Broad agreement was reached on several crucial points. Some are relatively technical, others significantly alter the basis of how our world works. On the technical side there is an agreement on controlling financial institutions and regulating the pay and bonuses of their employees.
Voting powers in bodies such as the International Monetary Fund and World Bank will be adjusted to reflect this new global reality with countries such as Brazil, China and India having a greater say.
More profound agreements include an acceptance by states of a need to globally balance their economic policies. States with extensive domestic savings and a high dependence on exports such as China, Japan and Germany have agreed to boost domestic consumption. Those like the UK and the US with high trade and fiscal deficits have undertaken to increase savings and reduce deficits.

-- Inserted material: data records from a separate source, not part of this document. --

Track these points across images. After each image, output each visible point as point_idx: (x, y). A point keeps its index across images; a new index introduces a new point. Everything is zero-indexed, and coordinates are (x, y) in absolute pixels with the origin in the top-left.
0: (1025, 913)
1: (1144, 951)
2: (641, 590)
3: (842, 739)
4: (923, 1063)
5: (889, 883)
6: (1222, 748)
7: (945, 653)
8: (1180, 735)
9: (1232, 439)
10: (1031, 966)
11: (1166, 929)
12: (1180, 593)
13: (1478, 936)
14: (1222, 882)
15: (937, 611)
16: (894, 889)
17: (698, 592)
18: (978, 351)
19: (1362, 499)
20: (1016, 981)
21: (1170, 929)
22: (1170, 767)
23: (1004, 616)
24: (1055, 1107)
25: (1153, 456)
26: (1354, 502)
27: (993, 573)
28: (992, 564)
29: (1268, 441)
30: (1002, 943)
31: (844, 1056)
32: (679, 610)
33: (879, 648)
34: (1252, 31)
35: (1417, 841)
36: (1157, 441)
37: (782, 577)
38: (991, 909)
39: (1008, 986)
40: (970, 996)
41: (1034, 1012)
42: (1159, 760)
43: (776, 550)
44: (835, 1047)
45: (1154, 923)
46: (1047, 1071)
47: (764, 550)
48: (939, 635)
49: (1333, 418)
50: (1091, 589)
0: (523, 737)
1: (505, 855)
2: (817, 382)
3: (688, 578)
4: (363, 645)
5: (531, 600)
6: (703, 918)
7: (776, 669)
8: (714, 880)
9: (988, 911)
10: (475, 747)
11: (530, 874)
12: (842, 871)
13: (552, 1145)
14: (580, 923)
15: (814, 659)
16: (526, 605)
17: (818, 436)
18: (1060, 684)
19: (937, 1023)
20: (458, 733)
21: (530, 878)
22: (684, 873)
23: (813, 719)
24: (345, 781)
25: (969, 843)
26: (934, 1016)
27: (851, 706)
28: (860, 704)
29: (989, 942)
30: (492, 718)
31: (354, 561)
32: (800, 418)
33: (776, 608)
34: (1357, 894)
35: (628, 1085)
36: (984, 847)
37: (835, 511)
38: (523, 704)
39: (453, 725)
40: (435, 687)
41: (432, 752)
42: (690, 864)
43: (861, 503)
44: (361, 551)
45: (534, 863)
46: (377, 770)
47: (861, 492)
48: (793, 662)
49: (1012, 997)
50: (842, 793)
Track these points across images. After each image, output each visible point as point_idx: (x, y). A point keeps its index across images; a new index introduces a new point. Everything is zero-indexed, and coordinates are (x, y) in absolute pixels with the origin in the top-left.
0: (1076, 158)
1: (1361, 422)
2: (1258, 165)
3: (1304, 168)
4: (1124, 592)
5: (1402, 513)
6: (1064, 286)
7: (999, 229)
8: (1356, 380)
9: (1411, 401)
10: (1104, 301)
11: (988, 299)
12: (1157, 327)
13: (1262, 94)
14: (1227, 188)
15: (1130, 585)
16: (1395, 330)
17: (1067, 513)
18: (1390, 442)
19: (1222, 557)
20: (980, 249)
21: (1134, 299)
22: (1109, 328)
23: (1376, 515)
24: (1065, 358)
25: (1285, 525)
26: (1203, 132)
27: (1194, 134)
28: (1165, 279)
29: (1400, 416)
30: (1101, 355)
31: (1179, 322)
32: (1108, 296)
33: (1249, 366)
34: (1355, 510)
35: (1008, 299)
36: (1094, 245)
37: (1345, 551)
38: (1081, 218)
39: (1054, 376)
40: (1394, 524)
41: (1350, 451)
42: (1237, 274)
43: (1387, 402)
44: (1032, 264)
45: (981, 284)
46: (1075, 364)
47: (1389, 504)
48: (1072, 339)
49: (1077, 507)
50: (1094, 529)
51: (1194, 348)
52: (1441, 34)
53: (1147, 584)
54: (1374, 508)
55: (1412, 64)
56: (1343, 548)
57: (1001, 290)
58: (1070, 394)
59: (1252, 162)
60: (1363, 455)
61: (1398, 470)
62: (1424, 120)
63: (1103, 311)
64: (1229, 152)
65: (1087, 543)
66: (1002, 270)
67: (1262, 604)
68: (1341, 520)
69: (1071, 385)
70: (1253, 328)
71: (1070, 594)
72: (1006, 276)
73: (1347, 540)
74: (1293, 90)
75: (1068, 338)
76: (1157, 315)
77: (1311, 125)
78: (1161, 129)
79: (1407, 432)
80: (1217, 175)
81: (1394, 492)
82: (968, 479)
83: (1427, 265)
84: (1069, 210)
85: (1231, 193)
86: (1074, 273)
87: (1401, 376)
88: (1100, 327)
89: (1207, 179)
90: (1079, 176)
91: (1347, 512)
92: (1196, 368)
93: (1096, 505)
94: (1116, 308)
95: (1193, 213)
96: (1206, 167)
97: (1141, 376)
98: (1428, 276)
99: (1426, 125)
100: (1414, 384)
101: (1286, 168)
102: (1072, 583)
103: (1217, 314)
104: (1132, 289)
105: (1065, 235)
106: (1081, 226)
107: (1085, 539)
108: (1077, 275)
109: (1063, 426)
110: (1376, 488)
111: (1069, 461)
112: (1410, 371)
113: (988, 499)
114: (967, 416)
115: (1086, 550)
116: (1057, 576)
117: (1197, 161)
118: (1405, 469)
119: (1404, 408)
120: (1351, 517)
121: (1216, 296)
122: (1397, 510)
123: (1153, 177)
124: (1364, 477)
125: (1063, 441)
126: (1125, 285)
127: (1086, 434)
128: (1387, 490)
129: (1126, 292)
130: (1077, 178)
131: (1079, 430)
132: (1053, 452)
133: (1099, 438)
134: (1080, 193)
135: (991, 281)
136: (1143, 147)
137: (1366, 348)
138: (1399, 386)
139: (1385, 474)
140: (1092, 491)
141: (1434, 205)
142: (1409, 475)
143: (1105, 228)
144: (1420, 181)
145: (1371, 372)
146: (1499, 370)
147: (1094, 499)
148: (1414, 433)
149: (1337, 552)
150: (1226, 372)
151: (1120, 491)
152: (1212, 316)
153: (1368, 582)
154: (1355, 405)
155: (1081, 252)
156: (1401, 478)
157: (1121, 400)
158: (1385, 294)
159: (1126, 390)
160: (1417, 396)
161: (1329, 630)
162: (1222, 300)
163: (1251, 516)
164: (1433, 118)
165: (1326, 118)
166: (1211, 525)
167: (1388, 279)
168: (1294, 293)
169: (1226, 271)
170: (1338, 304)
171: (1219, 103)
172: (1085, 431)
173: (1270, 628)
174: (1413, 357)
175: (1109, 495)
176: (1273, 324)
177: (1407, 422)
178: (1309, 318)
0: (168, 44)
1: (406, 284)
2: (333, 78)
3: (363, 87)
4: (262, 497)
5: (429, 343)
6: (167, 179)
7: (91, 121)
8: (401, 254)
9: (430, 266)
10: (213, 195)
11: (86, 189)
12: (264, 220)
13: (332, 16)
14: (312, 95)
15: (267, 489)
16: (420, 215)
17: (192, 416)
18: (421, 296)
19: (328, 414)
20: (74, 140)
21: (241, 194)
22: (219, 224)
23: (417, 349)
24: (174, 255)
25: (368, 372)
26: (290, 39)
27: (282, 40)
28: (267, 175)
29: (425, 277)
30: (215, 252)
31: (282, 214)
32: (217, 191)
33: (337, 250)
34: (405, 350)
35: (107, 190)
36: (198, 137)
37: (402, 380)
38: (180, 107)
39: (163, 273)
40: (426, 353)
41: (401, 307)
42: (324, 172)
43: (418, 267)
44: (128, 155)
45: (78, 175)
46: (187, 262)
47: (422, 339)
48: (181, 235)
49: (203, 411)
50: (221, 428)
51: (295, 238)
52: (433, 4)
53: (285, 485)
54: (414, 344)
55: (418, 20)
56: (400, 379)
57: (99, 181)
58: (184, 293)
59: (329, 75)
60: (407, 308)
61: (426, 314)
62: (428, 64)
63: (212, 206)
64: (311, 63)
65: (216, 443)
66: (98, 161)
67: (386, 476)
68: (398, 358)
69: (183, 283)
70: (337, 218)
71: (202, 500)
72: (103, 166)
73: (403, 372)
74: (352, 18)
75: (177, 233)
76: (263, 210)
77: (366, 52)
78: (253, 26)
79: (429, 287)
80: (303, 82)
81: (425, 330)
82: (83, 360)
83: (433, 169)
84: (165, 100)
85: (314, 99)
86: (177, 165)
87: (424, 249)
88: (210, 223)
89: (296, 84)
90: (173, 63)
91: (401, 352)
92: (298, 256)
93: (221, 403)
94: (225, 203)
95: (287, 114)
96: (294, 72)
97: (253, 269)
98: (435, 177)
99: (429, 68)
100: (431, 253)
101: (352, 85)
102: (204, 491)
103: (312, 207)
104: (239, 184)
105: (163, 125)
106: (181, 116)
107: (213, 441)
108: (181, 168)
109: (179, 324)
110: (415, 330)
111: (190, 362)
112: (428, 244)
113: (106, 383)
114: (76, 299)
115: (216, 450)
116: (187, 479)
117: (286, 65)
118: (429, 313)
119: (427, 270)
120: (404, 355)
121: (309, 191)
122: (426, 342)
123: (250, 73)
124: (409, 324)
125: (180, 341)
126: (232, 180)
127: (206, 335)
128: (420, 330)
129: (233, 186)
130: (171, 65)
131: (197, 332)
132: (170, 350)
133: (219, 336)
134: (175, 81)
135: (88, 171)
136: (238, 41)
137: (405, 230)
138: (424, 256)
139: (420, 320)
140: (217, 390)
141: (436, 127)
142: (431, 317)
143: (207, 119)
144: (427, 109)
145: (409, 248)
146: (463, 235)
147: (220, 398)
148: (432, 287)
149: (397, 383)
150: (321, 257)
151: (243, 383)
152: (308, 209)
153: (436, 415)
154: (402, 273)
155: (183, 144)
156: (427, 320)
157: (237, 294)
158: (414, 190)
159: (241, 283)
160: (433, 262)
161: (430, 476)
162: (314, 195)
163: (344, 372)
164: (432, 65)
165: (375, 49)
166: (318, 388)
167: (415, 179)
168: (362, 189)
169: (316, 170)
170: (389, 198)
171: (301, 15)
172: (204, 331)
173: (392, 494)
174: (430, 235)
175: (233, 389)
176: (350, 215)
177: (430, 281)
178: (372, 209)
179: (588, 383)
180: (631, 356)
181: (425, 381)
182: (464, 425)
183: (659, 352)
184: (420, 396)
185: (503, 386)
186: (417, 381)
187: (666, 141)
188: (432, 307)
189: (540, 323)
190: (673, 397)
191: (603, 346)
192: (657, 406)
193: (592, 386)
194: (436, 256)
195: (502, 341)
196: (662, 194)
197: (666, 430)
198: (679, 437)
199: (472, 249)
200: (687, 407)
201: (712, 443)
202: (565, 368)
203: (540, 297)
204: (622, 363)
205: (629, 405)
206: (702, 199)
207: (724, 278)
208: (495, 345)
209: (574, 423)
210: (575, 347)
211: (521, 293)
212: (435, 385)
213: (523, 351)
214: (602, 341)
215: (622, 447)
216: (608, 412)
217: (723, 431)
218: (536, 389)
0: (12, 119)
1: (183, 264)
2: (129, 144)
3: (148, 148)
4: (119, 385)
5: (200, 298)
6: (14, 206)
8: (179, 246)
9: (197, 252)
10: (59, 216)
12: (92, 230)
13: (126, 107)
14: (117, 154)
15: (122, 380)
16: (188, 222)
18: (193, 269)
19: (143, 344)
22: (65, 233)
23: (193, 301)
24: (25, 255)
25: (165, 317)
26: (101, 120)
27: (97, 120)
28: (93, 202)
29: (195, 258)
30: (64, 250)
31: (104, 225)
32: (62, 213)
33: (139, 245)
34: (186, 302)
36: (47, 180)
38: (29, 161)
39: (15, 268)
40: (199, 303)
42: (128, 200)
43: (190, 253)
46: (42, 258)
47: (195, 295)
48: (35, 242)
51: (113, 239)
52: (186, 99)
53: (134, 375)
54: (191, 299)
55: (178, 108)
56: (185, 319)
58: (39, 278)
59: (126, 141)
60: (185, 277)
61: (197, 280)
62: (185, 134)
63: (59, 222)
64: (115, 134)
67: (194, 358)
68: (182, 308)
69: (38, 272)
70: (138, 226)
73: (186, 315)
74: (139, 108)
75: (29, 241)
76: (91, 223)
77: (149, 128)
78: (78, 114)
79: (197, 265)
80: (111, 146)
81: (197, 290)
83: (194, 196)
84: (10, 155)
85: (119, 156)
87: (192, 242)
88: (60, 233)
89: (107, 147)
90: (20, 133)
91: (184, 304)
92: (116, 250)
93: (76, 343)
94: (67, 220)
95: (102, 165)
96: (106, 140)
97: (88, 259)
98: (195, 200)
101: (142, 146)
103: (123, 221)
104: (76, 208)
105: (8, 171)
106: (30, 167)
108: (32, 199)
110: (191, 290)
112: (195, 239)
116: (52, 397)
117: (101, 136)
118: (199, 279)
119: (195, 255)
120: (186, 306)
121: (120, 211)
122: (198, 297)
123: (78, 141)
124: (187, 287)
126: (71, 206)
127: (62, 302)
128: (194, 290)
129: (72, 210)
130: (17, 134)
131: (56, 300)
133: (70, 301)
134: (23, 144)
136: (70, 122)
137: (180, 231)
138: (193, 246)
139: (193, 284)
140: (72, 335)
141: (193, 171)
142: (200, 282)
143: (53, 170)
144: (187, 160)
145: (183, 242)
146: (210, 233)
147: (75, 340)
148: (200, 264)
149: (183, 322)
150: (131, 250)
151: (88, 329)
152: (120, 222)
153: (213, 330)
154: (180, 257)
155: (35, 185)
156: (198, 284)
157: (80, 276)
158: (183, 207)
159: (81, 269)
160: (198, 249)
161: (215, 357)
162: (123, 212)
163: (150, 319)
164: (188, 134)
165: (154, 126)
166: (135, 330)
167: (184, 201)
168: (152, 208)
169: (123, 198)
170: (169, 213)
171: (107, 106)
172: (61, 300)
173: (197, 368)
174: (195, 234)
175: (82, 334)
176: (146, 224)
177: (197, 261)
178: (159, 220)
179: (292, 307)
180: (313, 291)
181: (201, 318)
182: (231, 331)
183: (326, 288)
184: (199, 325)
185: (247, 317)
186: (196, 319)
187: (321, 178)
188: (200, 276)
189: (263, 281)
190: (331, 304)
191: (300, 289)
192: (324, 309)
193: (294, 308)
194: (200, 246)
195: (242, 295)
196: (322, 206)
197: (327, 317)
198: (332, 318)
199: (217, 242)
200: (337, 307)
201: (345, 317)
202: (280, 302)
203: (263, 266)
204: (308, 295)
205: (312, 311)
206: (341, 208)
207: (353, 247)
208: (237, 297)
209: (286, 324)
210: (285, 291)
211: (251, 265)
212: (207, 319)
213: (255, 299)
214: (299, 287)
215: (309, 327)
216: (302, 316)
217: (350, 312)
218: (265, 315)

All agreed to submit their economic policies to a system of peer review. This means that, for example, US trade and fiscal policies will be reviewed, even criticised, by Brazil’s ministry of finance.
While it is more than probable that the language of these reviews and any subsequent debates will be diplomatic and largely confidential, their very existence represents a dramatic political shift.
The agreement that key national policies will be processed through the lenses of their impacts on others is a ringing, even surprising, acknowledgement of the need for all to pool national sovereignties to address common challenges.
President Barack Obama was laudatory. “We have achieved a level of tangible, global economic co-operation that we’ve never seen before.” A more surprising endorsement came from George W Bush’s former deputy treasury secretary Robert Kimmitt who described the summit’s agreements as “more than symbolic . . . significant”.
The only route for Ireland’s voice to be heard in the G20 is through a functioning EU.
In a world where Beijing and Washington have agreed to pool elements of sovereignty we would do well to remember that next Friday.